In this study, by detecting the expression levels of miRNA-21 target genes in 2- and 4-cell and blastocyst stage embryos, we found that berberine reduced the expression of caspase-3 and PTEN, and increased the level of Bcl-2 expression in pre-implantation embryos. Microinjection of a miRNA-21 inhibitor into the pronuclear embryonic cytoplasm resulted in higher expression levels of PTEN and caspase-3 and lower levels of Bcl-2 expression than in untreated control embryos. Berberine treatment in embryos treated with the miRNA-21 inhibitor increased the Bcl-2 expression and decreased the expression of caspase-3 and PTEN compared to embryos treated with the miRNA-21 inhibitor alone. These results are consistent with the regulation of miRNA-21 by berberine in pre-implantation embryos.

Although caspase-3, PTEN, and Bcl-2 transcription levels were affected by berberine and the miRNA-21 inhibitor at all three stages, their protein levels were unchanged in 2- and 4-cell embryos. However, these treatments induced significant changes in the levels of these proteins in blastocysts. This observation suggests that the development of many mouse embryos proceeds past the 2-cell stage, but these embryos cannot successfully develop into the blastocyst stage in vitro, and this block of development is closely related to the regulation of apoptotic protein expression by miRNA-21. Therefore, we hypothesize that embryonic development in vitro is affected not only by the stage of the transition of gene control from maternal to zygotic (maternal–zygotic transition) [50], but also by the blastocyst formation stage. Blastocyst formation is influenced by cell proliferation, apoptosis, differentiation, and metabolism, and is regulated by genetics and epigenetics. Using gene chip technology, Lee et al. found that regulation of miRNA-21 by DNA methylation plays a very important role in the transition from the morula to the blastocyst in mice [51], which supports our findings. By comparing protein expression levels in the in vivo and control groups with those in the berberine group, we found that berberine significantly increased the protein expression level of Bcl-2 and reduced caspase-3 and PTEN protein levels in the blastocyst. It is likely that berberine acts via regulation of miRNA-21 at the blastocyst stage to exert an anti-apoptotic effect and promote embryonic development in vitro. Additional experiments with embryo transfers are needed to verify the detrimental effects of miRNA-21 regulation and the rescue effect of berberine treatment on embryo implantation and postimplantation development.

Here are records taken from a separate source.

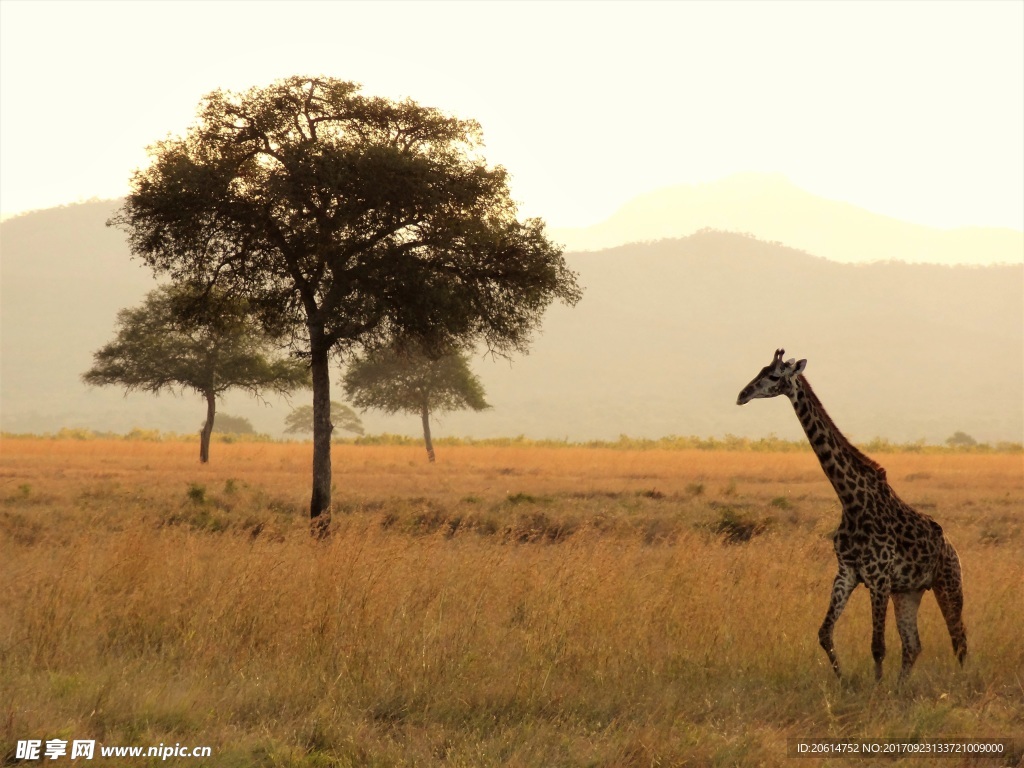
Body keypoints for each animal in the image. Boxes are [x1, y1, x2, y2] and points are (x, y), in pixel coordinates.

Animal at [737, 352, 966, 684]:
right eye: (761, 370)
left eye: (775, 376)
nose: (742, 395)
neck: (852, 502)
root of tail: (950, 545)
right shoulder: (847, 572)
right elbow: (825, 633)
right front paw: (844, 682)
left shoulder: (879, 578)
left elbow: (878, 646)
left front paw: (876, 688)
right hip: (908, 592)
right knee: (913, 645)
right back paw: (900, 687)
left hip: (948, 582)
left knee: (959, 639)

In conclusion, we found that miRNA-21 is necessary for pre-implantation embryonic development and the quality of pre-implantation embryonic development is closely related to the expression of apoptotic proteins that are regulated by miRNA-21, especially during blastocyst development in vitro. Berberine exerts pro-developmental and anti-apoptotic effects by increasing miRNA-21 expression, down-regulating PTEN and caspase-3, and up-regulating Bcl-2 expression. Our results illustrate that the anti-apoptotic effects of berberine in pre-implantation embryonic development in vitro occur though the regulation of miRNA-21, and they provide new data to improve the pre-implantation embryonic culture microenvironment.